Concerning the most striking elements of sculpture is the capacity to greatly alter the surrounding environment. The monumentality, structure, material and color of each sculpture remarkably transforms the sprawling 500-acre landscape that is Storm King Art Center. Located about an hour north of New York City, the beautifully manicured grounds richly embrace each piece of artwork, which permanently adorns their site-specific installation.
From the collection of 129 carefully curated sculptures, we have selected five diverse modern and contemporary works.
Mark Di Suvero – Neruda’s Gate, 2005
The numerous monumental steel sculptures of Mark Di Suvero at the beginning of the south fields of the park are a playful composition of abstract forms. Of these structures Neruda’s Gate is a deep orange that strikes boldly into the landscape. Composed of industrial beams, the abstract shape is pierced by a shaft that leans at an angle as if to gesture an expression of movement.
Roy Lichtenstein – Mermaid, 1994
Further along the landscape is a most uniquely displayed sculpture by the Pop Art pioneer Roy Lichtenstein. Set apart on an island of its own, the painted carbon fiber and epoxy skin image of a mermaid is fixed around the structure of a boat and reflects brightly on the surrounding waters.
Richard Serra – Schunnemunk Fork, 1990-91
The site-specific, 10-acre field commissioned to Richard Serra is a subtle yet active invitation to topographical contemplation. The four industrial steel plates dive, unify and activate the surrounding space, transforming it to create a harmony of separate horizons. The weathering of these plates is in itself a structural display of the naturally changing environment adding an element of material transformation.
Tony Smith – Source, 1967
Approaching the blackened steel sculpture of Tony Smith, a dynamic display of abstract geometric shapes begins to emerge. Each side of the structure forms unique views of monumental shapes shifting from all angles. Focused on minimalistic design, the visual simplicity of the structure illuminates the massive presence of flat surfaces.

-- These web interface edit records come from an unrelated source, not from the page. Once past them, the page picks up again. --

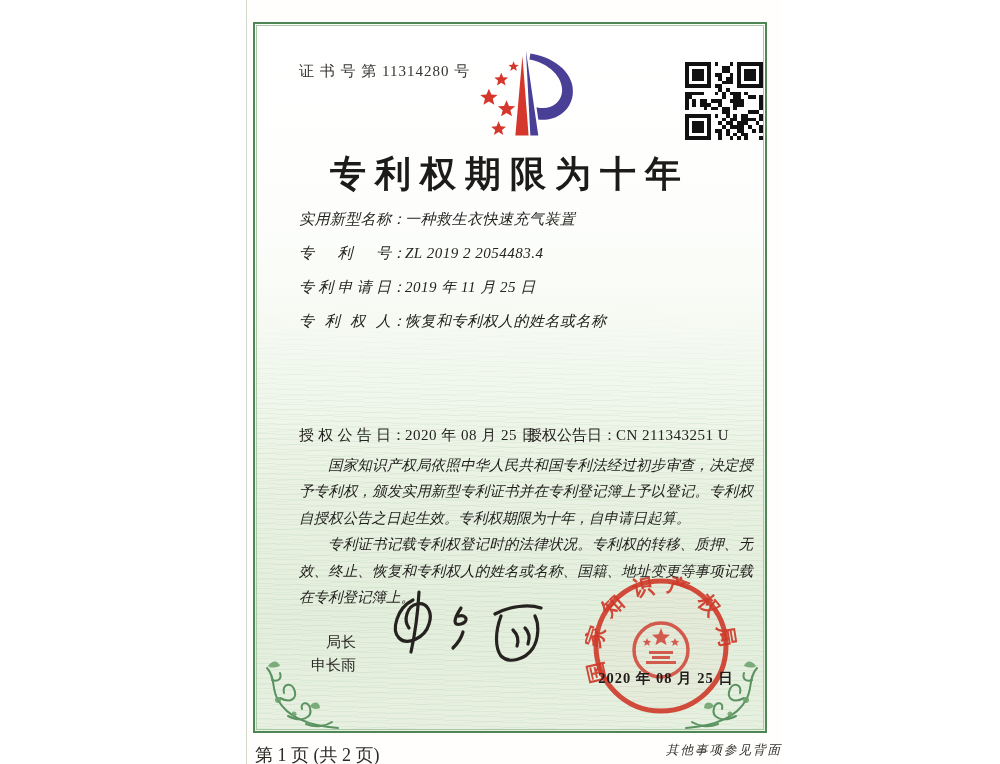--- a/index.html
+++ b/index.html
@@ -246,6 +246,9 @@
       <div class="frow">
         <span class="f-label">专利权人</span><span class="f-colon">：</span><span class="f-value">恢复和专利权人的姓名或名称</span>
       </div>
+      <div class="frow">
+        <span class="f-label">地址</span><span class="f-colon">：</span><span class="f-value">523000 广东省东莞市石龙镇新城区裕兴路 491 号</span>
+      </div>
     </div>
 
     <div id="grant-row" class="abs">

Alexander Calder – Gui (Mistletoe), 1976
The variety of Alexander Calder sculptures located around the park’s Meadow and Museum Hill are an exemplary collection of later design ranging in size and color. Of these celebrated works, the never publicly installed, Gui (Mistletoe) makes colorful use of the duality of juxtaposed shapes in space/form. Circular cutouts are mirrored with their positive counterparts repeating in basic pattern on the brightly painted orange steel.